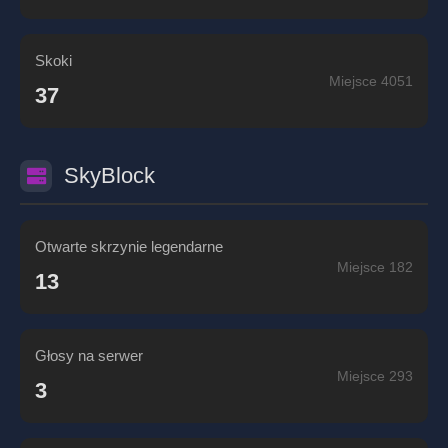
Skoki
Miejsce 4051
37
SkyBlock
Otwarte skrzynie legendarne
Miejsce 182
13
Głosy na serwer
Miejsce 293
3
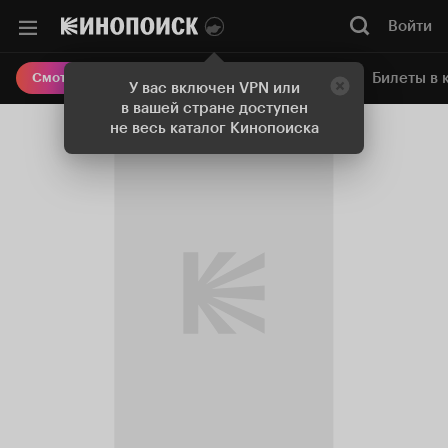
Войти
Онлайн-кинотеатр
Билеты в 
Смотреть кино
У вас включен VPN или
в вашей стране доступен
не весь каталог Кинопоиска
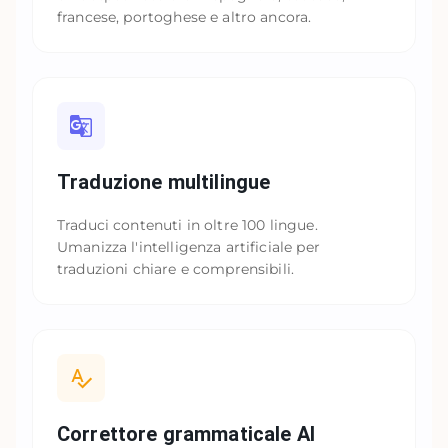
francese, portoghese e altro ancora.
Traduzione multilingue
Traduci contenuti in oltre 100 lingue.
Umanizza l'intelligenza artificiale per
traduzioni chiare e comprensibili.
Correttore grammaticale AI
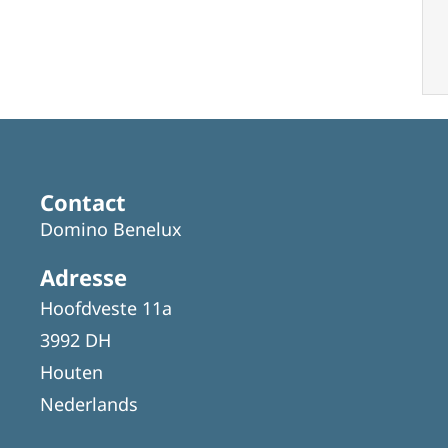
Contact
Domino Benelux
Adresse
Hoofdveste 11a
3992 DH
Houten
Nederlands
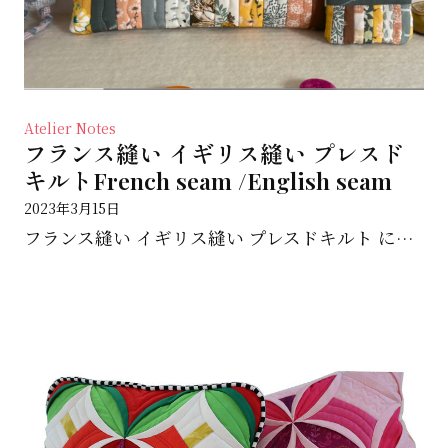
Atelier Notes
フランス縫い イギリス縫い プレスド
キルトFrench seam /English seam
2023年3月15日
フランス縫い イギリス縫い プレスドキルト にチャレンジ！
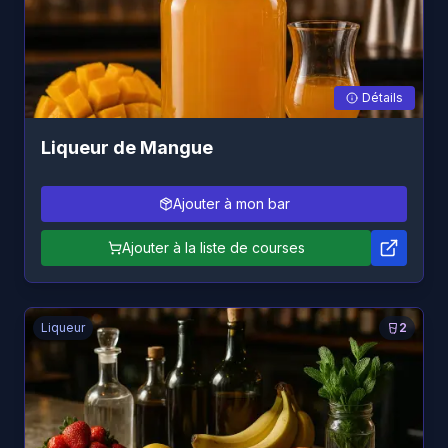
Détails
Liqueur de Mangue
Ajouter à mon bar
Ajouter à la liste de courses
Liqueur
2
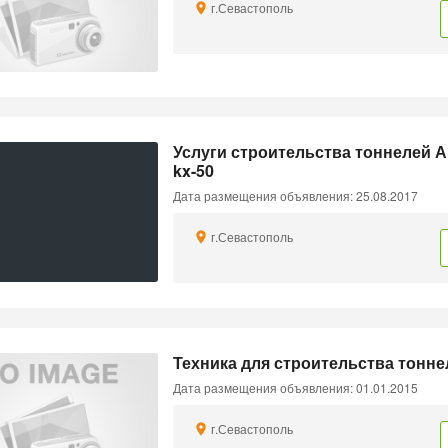
г.Севастополь
Услуги строительства тоннелей А
kx-50
Дата размещения объявления: 25.08.2017
г.Севастополь
Техника для строительства тонн
Дата размещения объявления: 01.01.2015
г.Севастополь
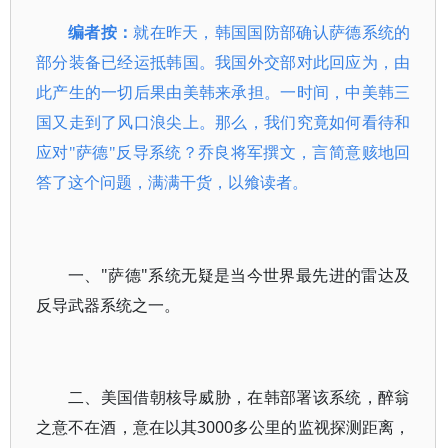
编者按：
就在昨天，韩国国防部确认萨德系统的
部分装备已经运抵韩国。我国外交部对此回应为，由
此产生的一切后果由美韩来承担。一时间，中美韩三
国又走到了风口浪尖上。那么，我们究竟如何看待和
应对"萨德"反导系统？乔良将军撰文，言简意赅地回
答了这个问题，满满干货，以飨读者。
一、"萨德"系统无疑是当今世界最先进的雷达及
反导武器系统之一。
二、美国借朝核导威胁，在韩部署该系统，醉翁
之意不在酒，意在以其3000多公里的监视探测距离，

TASK GOAL:
Only the pictures are to be left out; repeat everything else in the records above exactly.

SOLUTION TO THIS PROBLEM:
Skoki
Miejsce 4051
37
SkyBlock
Otwarte skrzynie legendarne
Miejsce 182
13
Głosy na serwer
Miejsce 293
3
Войти
Онлайн-кинотеатр
Билеты в 
Смотреть кино
У вас включен VPN или
в вашей стране доступен
не весь каталог Кинопоиска
francese, portoghese e altro ancora.
Traduzione multilingue
Traduci contenuti in oltre 100 lingue.
Umanizza l'intelligenza artificiale per
traduzioni chiare e comprensibili.
Correttore grammaticale AI
Contact
Domino Benelux
Adresse
Hoofdveste 11a
3992 DH
Houten
Nederlands
Atelier Notes
フランス縫い イギリス縫い プレスド
キルトFrench seam /English seam
2023年3月15日
フランス縫い イギリス縫い プレスドキルト にチャレンジ！
Détails
Liqueur de Mangue
Ajouter à mon bar
Ajouter à la liste de courses
Liqueur
2
г.Севастополь
Услуги строительства тоннелей А
kx-50
Дата размещения объявления: 25.08.2017
г.Севастополь
Техника для строительства тонн
Дата размещения объявления: 01.01.2015
г.Севастополь
编者按：
就在昨天，韩国国防部确认萨德系统的
部分装备已经运抵韩国。我国外交部对此回应为，由
此产生的一切后果由美韩来承担。一时间，中美韩三
国又走到了风口浪尖上。那么，我们究竟如何看待和
应对"萨德"反导系统？乔良将军撰文，言简意赅地回
答了这个问题，满满干货，以飨读者。
一、"萨德"系统无疑是当今世界最先进的雷达及
反导武器系统之一。
二、美国借朝核导威胁，在韩部署该系统，醉翁
之意不在酒，意在以其3000多公里的监视探测距离，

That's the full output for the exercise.